While in Jamacia her attorney argued her arrest should not have mandated her deportation and eventually secured her a new hearing, which she would have to appear in person for.

Osario said ICE led him to believe Jones would be placed on house arrest with an ankle monitor upon her return, allowing her to be reunited with her son and watch him play in the NFL.

“They indicated to us that everything was set up for an approval on the alternatives to detention and that they were just waiting for the supervisor to sign off on it,” he said.

Neville Hewitt and his wife. Hewitt says his mom has yet to see him play pro ball in person. Neville Hewitt / Instagram

Hewitt said his mother never would have gotten on the plane if she thought there was a chance she would be detained.

“You don’t have somebody get on a plane to go sit in jail,” he said. “Nobody’s going to go for that.”

Hewitt’s mother wasn’t there in person to comfort him on Saturday when the Texans lost to the Ravens 34-10, but she was able to talk to him on the phone.

“I was like, ‘I’m OK. This stuff they got you going through is not,’” he recalled.

Hewitt said his mom never would have gotten on the plane if she thought she would immediately be detained. Neville Hewitt / Instagram

Jones is now being held at the Stewart Detention Center, a facility two hours outside Atlanta that her attorney described as “worse than prison.”

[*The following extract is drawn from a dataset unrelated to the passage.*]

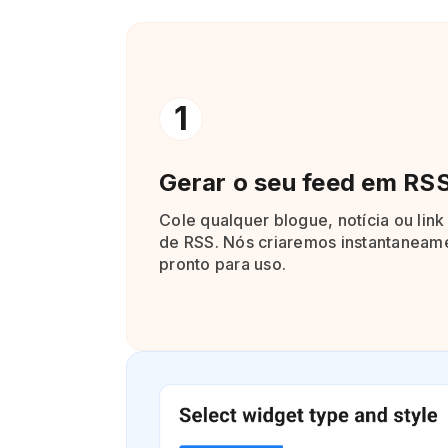
1
Gerar o seu feed em RS
Cole qualquer blogue, notícia ou link
de RSS. Nós criaremos instantaneam
pronto para uso.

“When you are detained by immigration, you eat and pretty much just sleep. There isn’t much you can do. You’ve just sitting there with your thoughts,” Osorio said.

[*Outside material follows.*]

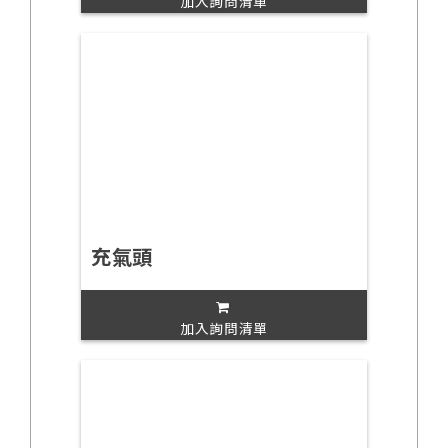
加入詢問清單
充氣頭
加入詢問清單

Osorio added, “It’s tough to see her having to go through that again and just trying to mentally keep it together.”

Hewitt said he has repeatedly tried to call Stewart to ask about visitation but has not been able to get in to see his mother.

“It’s like we’re reliving something that we had already passed,” he said.

“We were already past this point and it’s like all of a sudden, out of nowhere, we’re back at square one.”

Jones had been deported back to Jamaica, where she lived until she was 12. Neville Hewitt / Instagram

Osorio said Jones will likely appear before a judge in February, but that she may not be able to get a hearing for several months. If she wins, the government may appeal, which could drag the case out even longer.

If she can prevail in court, her lawyer believes she stands a chance of getting a green card.

“I’m nervous that she’s gonna give it all up and go back, and then that’s it,” Osorio said. “Because she was incarcerated for so long and then now had been free for a couple years, and then to go back to a detention setting, I understand it’s probably not a great place for her mentally.”

ICE and the US State Department did not respond to a request for comment.